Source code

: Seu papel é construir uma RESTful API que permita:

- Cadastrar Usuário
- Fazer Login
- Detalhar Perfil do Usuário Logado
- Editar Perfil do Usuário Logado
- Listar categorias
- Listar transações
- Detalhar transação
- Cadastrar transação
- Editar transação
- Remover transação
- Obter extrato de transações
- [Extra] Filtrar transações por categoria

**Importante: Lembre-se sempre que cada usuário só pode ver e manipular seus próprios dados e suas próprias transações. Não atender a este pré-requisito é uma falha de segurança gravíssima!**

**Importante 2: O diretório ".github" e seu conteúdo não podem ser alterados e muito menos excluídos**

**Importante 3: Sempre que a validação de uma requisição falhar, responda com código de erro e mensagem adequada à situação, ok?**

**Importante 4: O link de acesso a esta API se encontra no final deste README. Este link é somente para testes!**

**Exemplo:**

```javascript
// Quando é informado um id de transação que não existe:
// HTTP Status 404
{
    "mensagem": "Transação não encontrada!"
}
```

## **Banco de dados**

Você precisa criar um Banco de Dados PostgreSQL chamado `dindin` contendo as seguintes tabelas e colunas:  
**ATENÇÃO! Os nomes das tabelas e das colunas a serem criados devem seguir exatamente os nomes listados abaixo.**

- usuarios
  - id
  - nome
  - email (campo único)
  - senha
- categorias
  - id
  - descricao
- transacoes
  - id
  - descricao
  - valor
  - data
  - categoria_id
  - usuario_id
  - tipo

------------------------------------------------------------------------

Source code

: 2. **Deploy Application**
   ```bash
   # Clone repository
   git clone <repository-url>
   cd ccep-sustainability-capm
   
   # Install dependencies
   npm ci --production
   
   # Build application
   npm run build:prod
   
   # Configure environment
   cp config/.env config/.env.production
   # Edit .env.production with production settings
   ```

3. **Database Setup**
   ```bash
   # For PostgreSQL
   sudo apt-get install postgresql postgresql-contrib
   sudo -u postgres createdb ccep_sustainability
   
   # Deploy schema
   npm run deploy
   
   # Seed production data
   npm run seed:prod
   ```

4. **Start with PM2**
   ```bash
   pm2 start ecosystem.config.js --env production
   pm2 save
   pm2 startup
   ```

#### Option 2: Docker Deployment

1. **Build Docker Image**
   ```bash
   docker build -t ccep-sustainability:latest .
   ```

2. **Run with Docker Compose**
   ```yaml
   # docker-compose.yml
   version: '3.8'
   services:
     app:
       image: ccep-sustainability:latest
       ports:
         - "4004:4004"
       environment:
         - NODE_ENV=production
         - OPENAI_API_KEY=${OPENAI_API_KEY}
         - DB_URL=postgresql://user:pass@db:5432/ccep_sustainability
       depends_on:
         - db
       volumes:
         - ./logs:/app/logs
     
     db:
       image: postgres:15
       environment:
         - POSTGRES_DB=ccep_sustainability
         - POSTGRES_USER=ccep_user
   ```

------------------------------------------------------------------------

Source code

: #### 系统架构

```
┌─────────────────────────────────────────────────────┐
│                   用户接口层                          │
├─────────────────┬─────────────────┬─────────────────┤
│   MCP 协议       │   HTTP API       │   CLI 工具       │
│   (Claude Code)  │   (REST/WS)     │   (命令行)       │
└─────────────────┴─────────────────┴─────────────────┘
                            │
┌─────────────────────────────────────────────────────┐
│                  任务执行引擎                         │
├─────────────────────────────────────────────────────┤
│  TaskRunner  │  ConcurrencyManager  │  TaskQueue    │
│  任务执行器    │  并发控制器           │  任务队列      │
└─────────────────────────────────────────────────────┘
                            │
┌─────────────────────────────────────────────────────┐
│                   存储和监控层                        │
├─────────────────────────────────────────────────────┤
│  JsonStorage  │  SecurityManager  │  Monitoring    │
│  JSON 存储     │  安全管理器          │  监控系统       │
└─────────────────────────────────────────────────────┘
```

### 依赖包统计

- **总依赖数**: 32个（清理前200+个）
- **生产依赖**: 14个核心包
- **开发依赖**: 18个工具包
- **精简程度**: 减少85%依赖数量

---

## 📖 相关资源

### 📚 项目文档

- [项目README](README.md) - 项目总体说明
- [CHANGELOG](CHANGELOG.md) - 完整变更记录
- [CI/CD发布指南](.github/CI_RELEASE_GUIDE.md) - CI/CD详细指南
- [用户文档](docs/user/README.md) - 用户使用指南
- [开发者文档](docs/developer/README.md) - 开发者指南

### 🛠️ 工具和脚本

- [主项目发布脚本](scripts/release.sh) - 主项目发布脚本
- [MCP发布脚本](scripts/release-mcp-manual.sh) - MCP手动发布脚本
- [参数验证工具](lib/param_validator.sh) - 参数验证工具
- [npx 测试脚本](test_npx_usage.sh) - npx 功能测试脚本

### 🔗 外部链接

------------------------------------------------------------------------

■ What is required
Each line above that has the word "tabelas" must be copied.

■ Expected output
Você precisa criar um Banco de Dados PostgreSQL chamado `dindin` contendo as seguintes tabelas e colunas:  
**ATENÇÃO! Os nomes das tabelas e das colunas a serem criados devem seguir exatamente os nomes listados abaixo.**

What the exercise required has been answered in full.